Steps have been taken to resolve a much-heated issue involving elevated swimming pools, accessory structures and related language in a Town code.
Last week, the Fort Myers Beach Town Council held an executive session with its interim town manager and attorneys from Fort Myers-based law firm Knott Ebelini Hart to go over strategy and expenses to defend litigation from developer Joe Orlandini. Attorney Beverly Grady of Roetzel & Andress has filed legal action after Council denied an appeal regarding the continued construction of five accessory elevated swimming pool structures within the property of new single-family homes on Palermo Circle on Fort Myers Beach back in mid-January.
The Town's independent legal team recommended five action steps during the session. Council then approved the following at its evening meeting hours later.
Council approved a stop work order at the 301 Palermo Circle address.
- 1) issue revised letters denying the permits based on land development codes for 455, 551, 221, 263 and 301 Palermo Circle;
- 2) retain expert witness consultant Bill Spikowski and instruct special counselor to execute retaining letter;
- 3) issue a stop work order for 301 Palermo Circle;
- 4) rescind Resolution 13-26 calling for a moratorium on elevated swimming pools; and
- 5) table Ordinance 13-10 for three months to May 19, 2014.

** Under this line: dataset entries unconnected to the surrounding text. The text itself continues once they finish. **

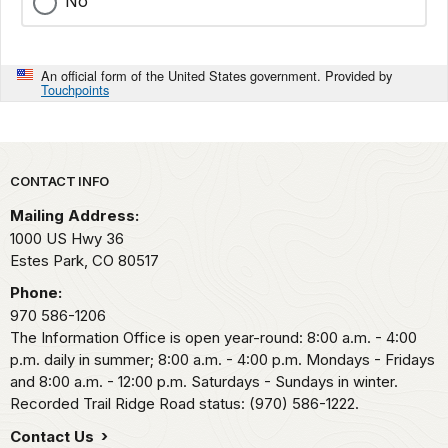
No
An official form of the United States government. Provided by
Touchpoints
Park footer
CONTACT INFO
Mailing Address:
1000 US Hwy 36
Estes Park,
CO
80517
Phone:
970 586-1206
The Information Office is open year-round: 8:00 a.m. - 4:00
p.m. daily in summer; 8:00 a.m. - 4:00 p.m. Mondays - Fridays
and 8:00 a.m. - 12:00 p.m. Saturdays - Sundays in winter.
Recorded Trail Ridge Road status: (970) 586-1222.
Contact Us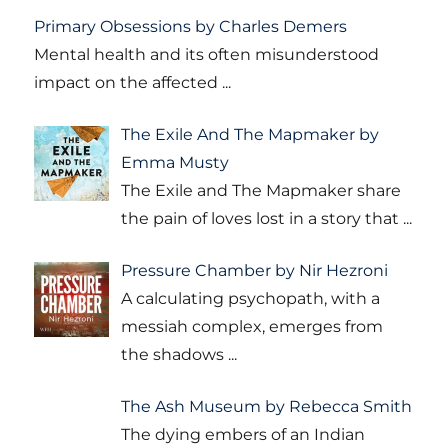
Primary Obsessions by Charles Demers
Mental health and its often misunderstood
impact on the affected
...
The Exile And The Mapmaker by
Emma Musty
The Exile and The Mapmaker share
the pain of loves lost in a story that
...
Pressure Chamber by Nir Hezroni
A calculating psychopath, with a
messiah complex, emerges from
the shadows
...
The Ash Museum by Rebecca Smith
The dying embers of an Indian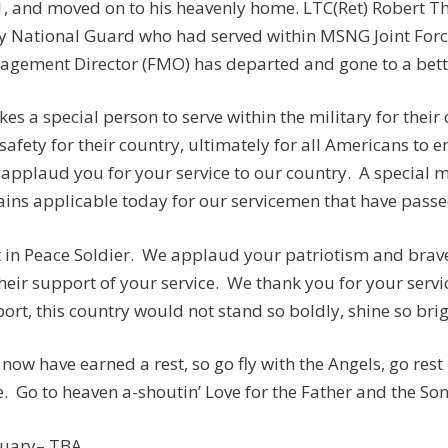
, and moved on to his heavenly home. LTC(Ret) Robert T
 National Guard who had served within MSNG Joint Force
gement Director (FMO) has departed and gone to a bette
akes a special person to serve within the military for thei
safety for their country, ultimately for all Americans to e
applaud you for your service to our country. A special
ins applicable today for our servicemen that have passed
 in Peace Soldier. We applaud your patriotism and brave 
their support of your service. We thank you for your servi
ort, this country would not stand so boldly, shine so brig
now have earned a rest, so go fly with the Angels, go res
. Go to heaven a-shoutin’ Love for the Father and the So
tuary– TBA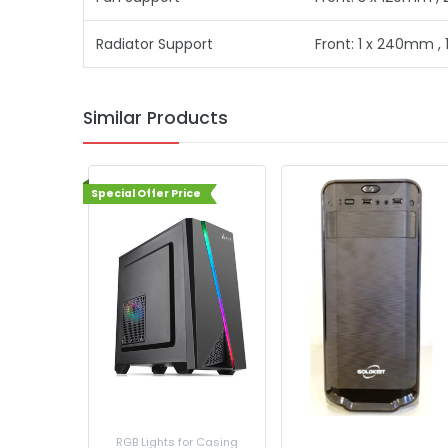
Radiator Support
Front: 1 x 240mm ,
Similar Products
Special Offer Price
nents
RGB Lights for Casing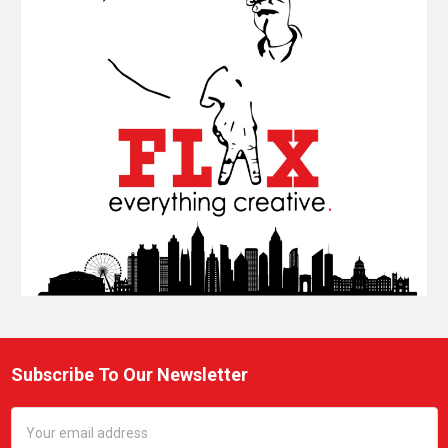
Subscribe To Our Newsletter
Footer
Email
Address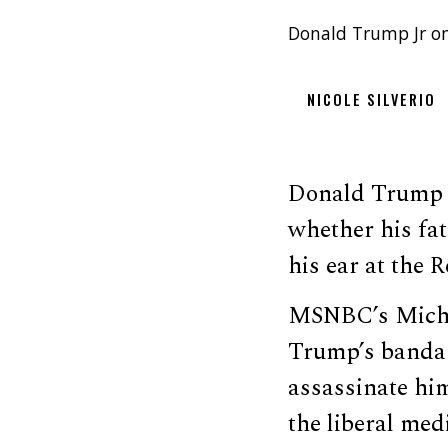
Donald Trump Jr on
NICOLE SILVERIO
Donald Trump 
whether his fa
his ear at the 
MSNBC’s Michae
Trump’s bandag
assassinate him
the liberal me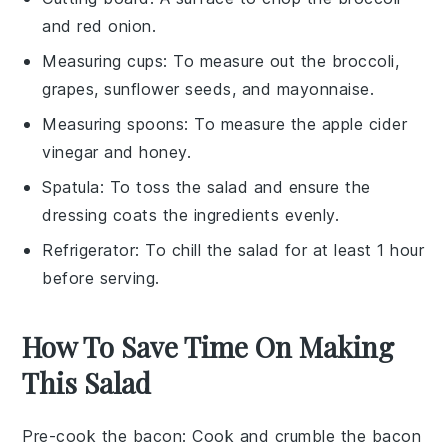
and red onion.
Measuring cups
: To measure out the broccoli,
grapes, sunflower seeds, and mayonnaise.
Measuring spoons
: To measure the apple cider
vinegar and honey.
Spatula
: To toss the salad and ensure the
dressing coats the ingredients evenly.
Refrigerator
: To chill the salad for at least 1 hour
before serving.
How To Save Time On Making
This Salad
Pre-cook the bacon
: Cook and crumble the
bacon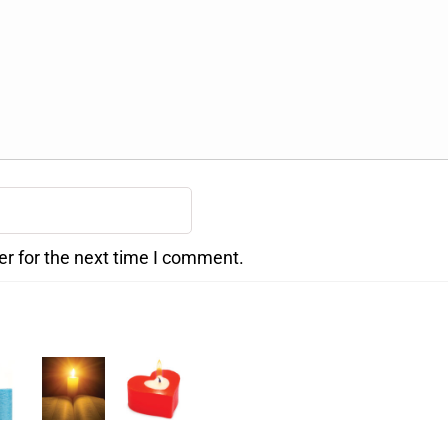
er for the next time I comment.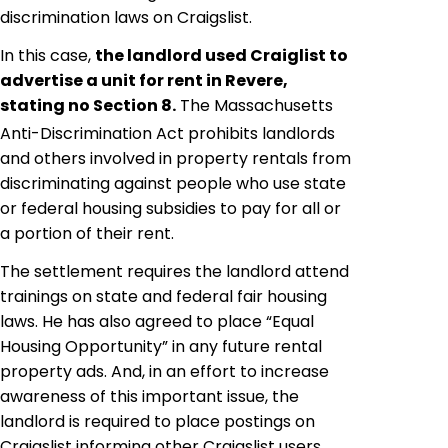
discrimination laws on Craigslist.
In this case,
the landlord used Craiglist to
advertise a unit for rent in Revere,
stating no Section 8
.
The Massachusetts
Anti-Discrimination Act prohibits landlords
and others involved in property rentals from
discriminating against people who use state
or federal housing subsidies to pay for all or
a portion of their rent.
The settlement requires the landlord attend
trainings on state and federal fair housing
laws. He has also agreed to place “Equal
Housing Opportunity” in any future rental
property ads. And, in an effort to increase
awareness of this important issue, the
landlord is required to place postings on
Craigslist informing other Craigslist users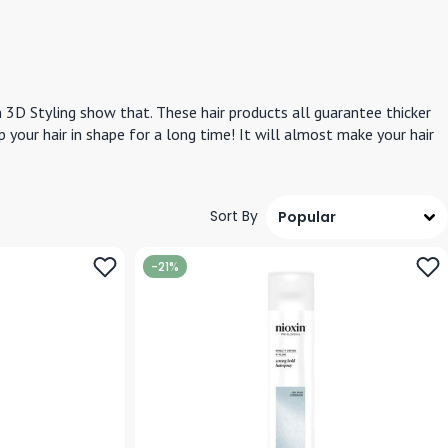
n 3D Styling show that. These hair products all guarantee thicker
eep your hair in shape for a long time! It will almost make your hair
Sort By
-21%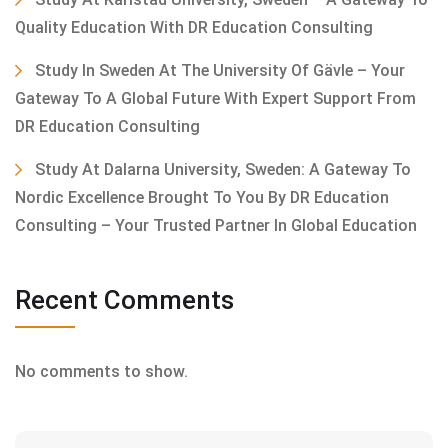
Quality Education With DR Education Consulting
Study In Sweden At The University Of Gävle – Your
Gateway To A Global Future With Expert Support From
DR Education Consulting
Study At Dalarna University, Sweden: A Gateway To
Nordic Excellence Brought To You By DR Education
Consulting – Your Trusted Partner In Global Education
Recent Comments
No comments to show.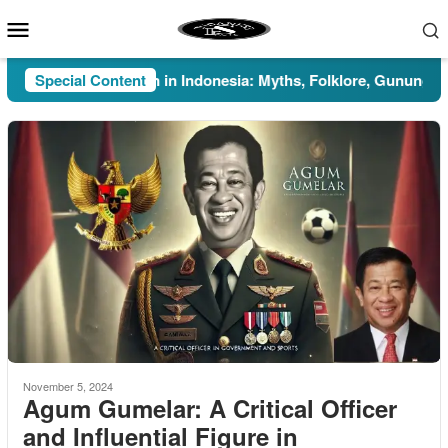
Skip
Mobile
to
Menu
content
Special Content
Pesugihan in Indonesia: Myths, Folklore, Gunung Kawi, a
November 5, 2024
Agum Gumelar: A Critical Officer
and Influential Figure in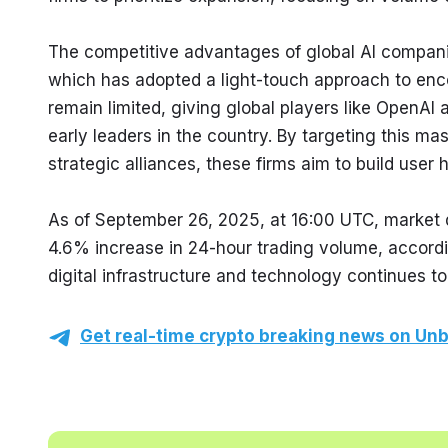
The competitive advantages of global AI companie
which has adopted a light-touch approach to enco
remain limited, giving global players like OpenAI 
early leaders in the country. By targeting this ma
strategic alliances, these firms aim to build user 
As of September 26, 2025, at 16:00 UTC, market d
4.6% increase in 24-hour trading volume, accord
digital infrastructure and technology continues to
Get real-time crypto breaking news on Unb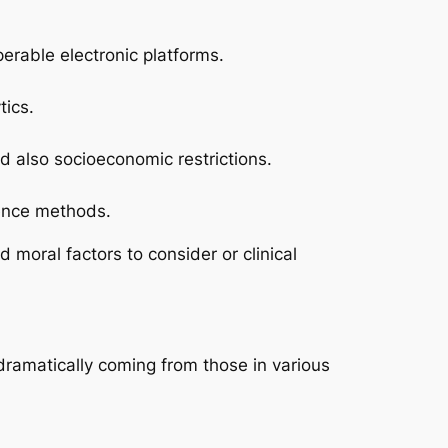
perable electronic platforms.
tics.
d also socioeconomic restrictions.
rence methods.
moral factors to consider or clinical
dramatically coming from those in various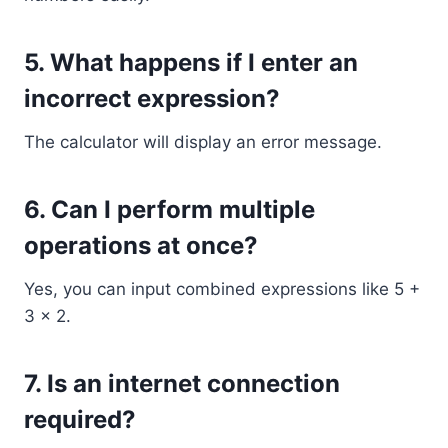
5. What happens if I enter an
incorrect expression?
The calculator will display an error message.
6. Can I perform multiple
operations at once?
Yes, you can input combined expressions like 5 +
3 × 2.
7. Is an internet connection
required?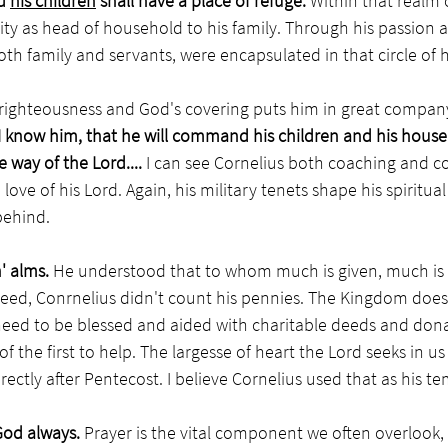
d 
his children
 shall have a place of refuge.
 Within that realm 
lity as head of household to his family. Through his passion 
oth family and servants, were encapsulated in that circle of he
 righteousness and God's covering puts him in great company
I know him, that he will command his children and his househ
 way of the Lord.... 
I can see
Cornelius both coaching and 
love of his Lord. Again, his military tenets shape his spiritual
behind. 
' alms. 
He understood that to whom much is given, much is e
need, Conrnelius didn't count his pennies. The Kingdom does
need to be blessed and aided with charitable deeds and dona
the first to help. The largesse of heart the Lord seeks in us a
irectly after Pentecost. I believe Cornelius used that as his te
God always. 
Prayer is the vital component we often overlook, ye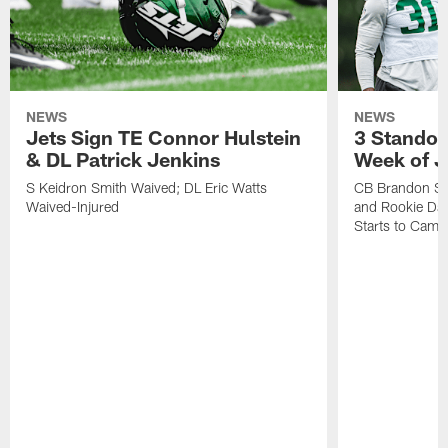
NEWS
NEWS
Jets Sign TE Connor Hulstein
3 Standou
& DL Patrick Jenkins
Week of J
S Keidron Smith Waived; DL Eric Watts
CB Brandon St
Waived-Injured
and Rookie Dav
Starts to Camp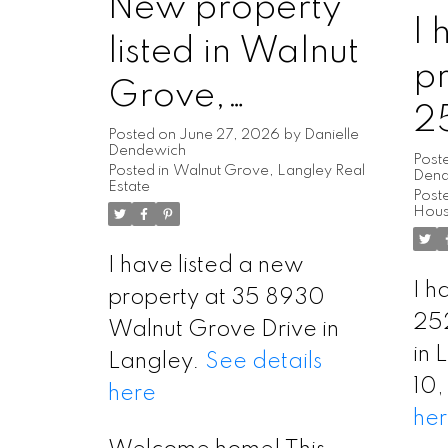
New property
I 
listed in Walnut
pr
Grove,
2
Langley
Posted on
June 27, 2026
by
Danielle
Dendewich
L
Post
Posted in
Walnut Grove, Langley Real
Den
Estate
Poste
L
Hous
I have listed a new
I h
property at 35 8930
25
Walnut Grove Drive in
in 
Langley.
See details
10
here
he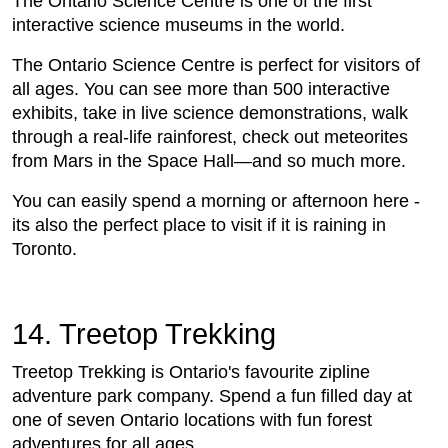
The Ontario Science Centre is one of the first
interactive science museums in the world.
The Ontario Science Centre is perfect for visitors of
all ages. You can see more than 500 interactive
exhibits, take in live science demonstrations, walk
through a real-life rainforest, check out meteorites
from Mars in the Space Hall—and so much more.
You can easily spend a morning or afternoon here -
its also the perfect place to visit if it is raining in
Toronto.
14. Treetop Trekking
Treetop Trekking is Ontario's favourite zipline
adventure park company. Spend a fun filled day at
one of seven Ontario locations with fun forest
adventures for all ages.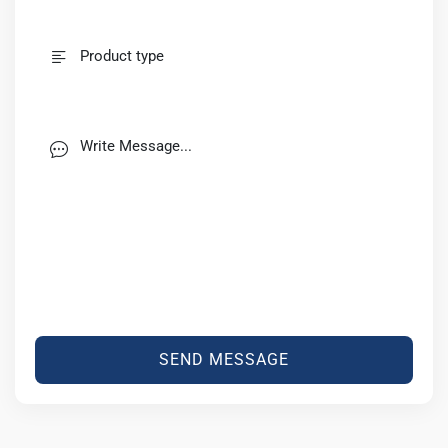
SEND MESSAGE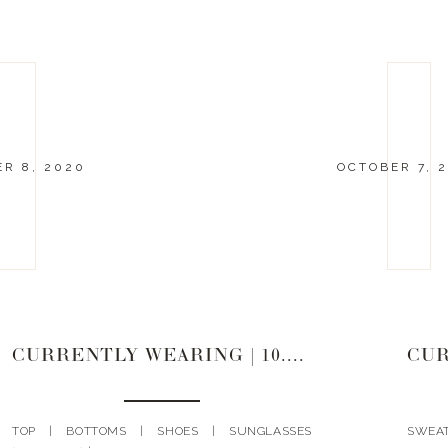
R 8, 2020
OCTOBER 7, 
CURRENTLY WEARING | 10.8.20
CUR
TOP | BOTTOMS | SHOES | SUNGLASSES
SWEA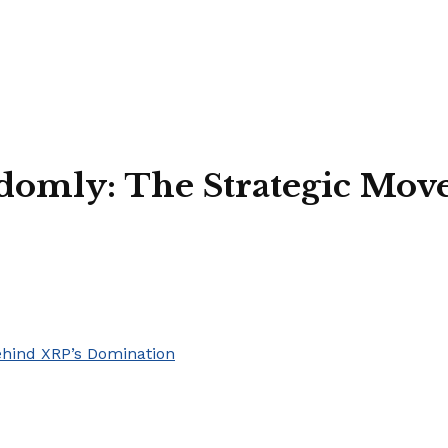
domly: The Strategic Mov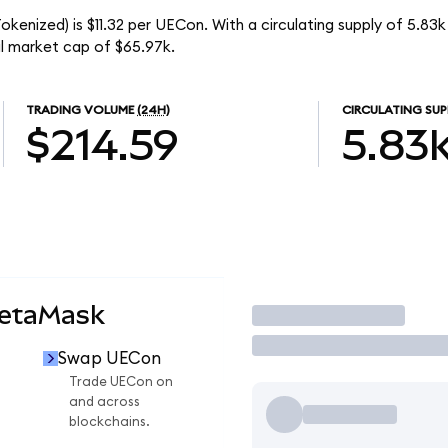
kenized) is $11.32 per UECon. With a circulating supply of 5.83
l market cap of $65.97k.
TRADING VOLUME
(24H)
CIRCULATING SUP
$214.59
5.83
MetaMask
Trade
Swap UECon
Trade UECon on
and across
blockchains.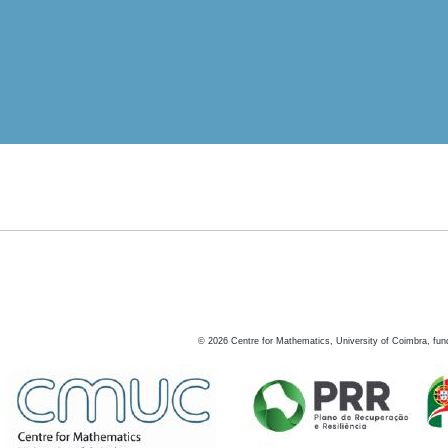
©
2026
Centre for Mathematics, University of Coimbra, fun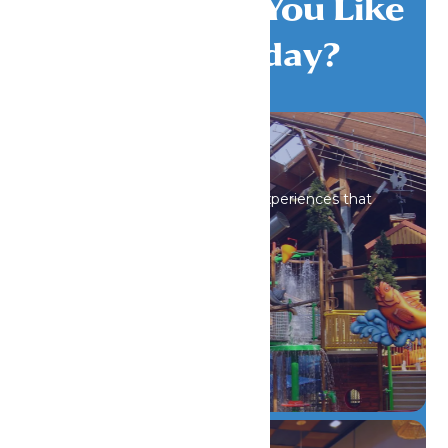
What Would You Like
To Do Today?
All Attractions
Iconic rides and immersive experiences that
spark wonder.
DETAILS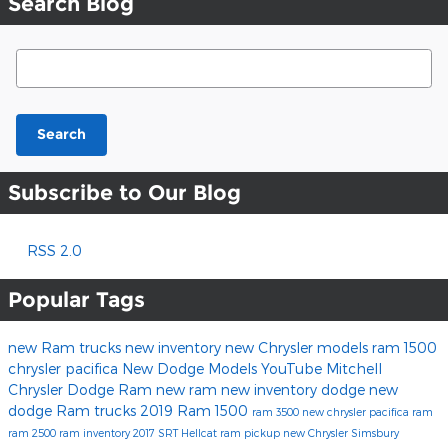
Search Blog
Search Blog
Search
Subscribe to Our Blog
RSS 2.0
Popular Tags
new Ram trucks
new inventory
new Chrysler models
ram 1500
chrysler pacifica
New Dodge Models
YouTube
Mitchell
Chrysler Dodge Ram
new ram
new inventory
dodge
new
dodge
Ram trucks
2019 Ram 1500
ram 3500
new chrysler
pacifica
ram
ram 2500
ram inventory
2017
SRT Hellcat
ram pickup
new Chrysler Simsbury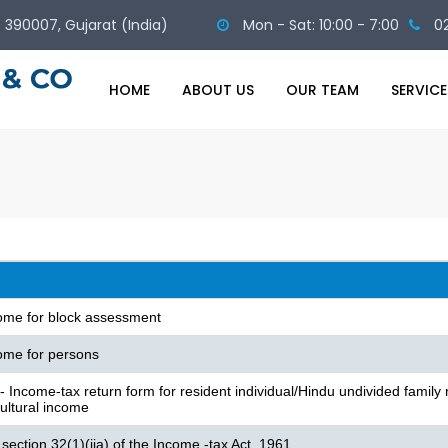
 - 390007, Gujarat (India)
Mon - Sat: 10:00 - 7:00
0
HOME
ABOUT US
OUR TEAM
SERVICE
come for block assessment
ome for persons
Income-tax return form for resident individual/Hindu undivided family 
cultural income
section 32(1)(iia) of the Income -tax Act, 1961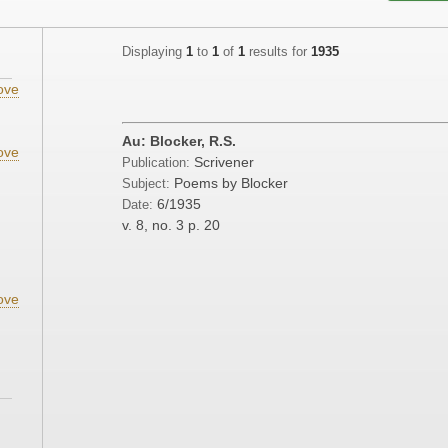
Displaying
1
to
1
of
1
results for
1935
ove
Au: Blocker, R.S.
ove
Scrivener
Publication:
Poems by Blocker
Subject:
6/1935
Date:
v. 8, no. 3
p. 20
ove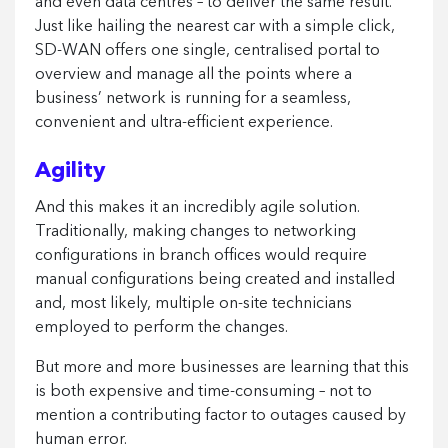
and even data centres – to deliver the same result.
Just like hailing the nearest car with a simple click,
SD-WAN offers one single, centralised portal to
overview and manage all the points where a
business’ network is running for a seamless,
convenient and ultra-efficient experience.
Agility
And this makes it an incredibly agile solution.
Traditionally, making changes to networking
configurations in branch offices would require
manual configurations being created and installed
and, most likely, multiple on-site technicians
employed to perform the changes.
But more and more businesses are learning that this
is both expensive and time-consuming – not to
mention a contributing factor to outages caused by
human error.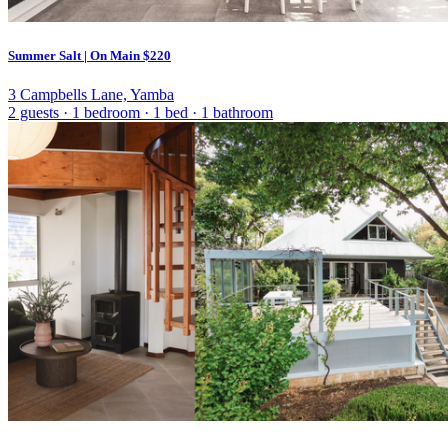
Summer Salt | On Main
$220
3 Campbells Lane, Yamba
2 guests
·
1 bedroom
·
1 bed
·
1 bathroom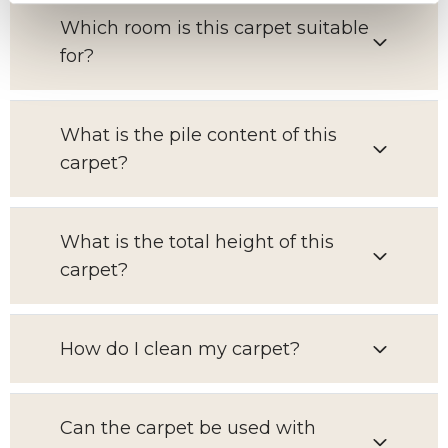
Which room is this carpet suitable
for?
What is the pile content of this
carpet?
What is the total height of this
carpet?
How do I clean my carpet?
Can the carpet be used with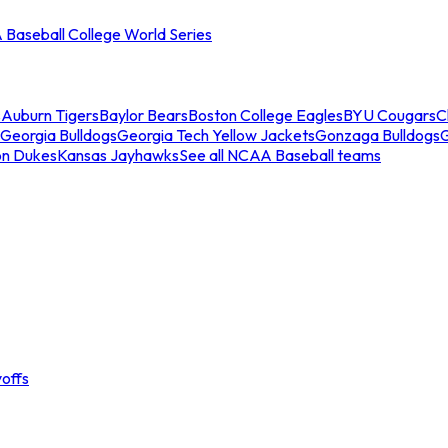
Baseball College World Series
s
Auburn Tigers
Baylor Bears
Boston College Eagles
BYU Cougars
C
Georgia Bulldogs
Georgia Tech Yellow Jackets
Gonzaga Bulldogs
on Dukes
Kansas Jayhawks
See all NCAA Baseball teams
offs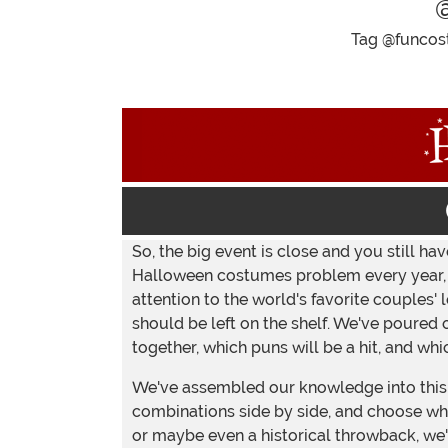
Tag @funcost
So, the big event is close and you still h
Halloween costumes problem every year, bu
attention to the world's favorite couples
should be left on the shelf. We've poured 
together, which puns will be a hit, and wh
We've assembled our knowledge into this 
combinations side by side, and choose what
or maybe even a historical throwback, we'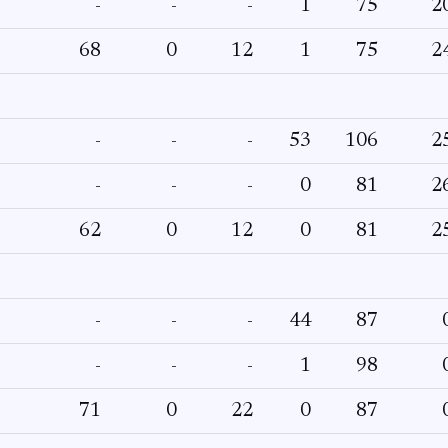
-
-
-
1
75
2
68
0
12
1
75
2
-
-
-
53
106
2
-
-
-
0
81
2
62
0
12
0
81
2
-
-
-
44
87
-
-
-
1
98
71
0
22
0
87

"We don't think there is anything wrong with our code, actually," said Beach Mayor Alan Mandel. "The attorneys are saying that the code is clear, so there is no need to send it back to (our) LPA (Local Planning Agency.) I think its a good course to follow."
A moratorium is no longer in place for permitted pools and accessory structures that are built higher than 42 inches above adjacent grade and have less than a 25-foot setback from a seawall. But, it is unclear if the stop work order is for the already-built accessory structure at the stated address or the entire building as well as if the developer will be asked to tear down the already-built accessory structure at 301 Palermo Circle.
"Until we get some clear direction from Knott Ebelini Hart, it's heard to say," said Town Community Development Director Walter Fluegel. "Council should have made the motion clearer. Is the stop work order for the accessory structure or the accessory structure and the house? (Council) needs to make an interpretation in order for us to issue a stop work order, because we have to have some basis on zoning. It's not a building violation here, it's a zoning violation."
Fluegel was not at the meeting when Council approved the action steps and has yet to read the minutes. He stated his office is working on some of the "legal nuances" of issuing a stop work order with the independent law firm. His office is also battling what to do with the lifted moratorium.
"In order to lift the moratorium and deny those permits, (Council) has to make the legal interpretation that the code as it exists today does not allow elevated pools," Fluegel said. "Staff is not going to change our interpretation that the code allows elevated pools. So, if Council wants to override our interpretation, they have to make that motion."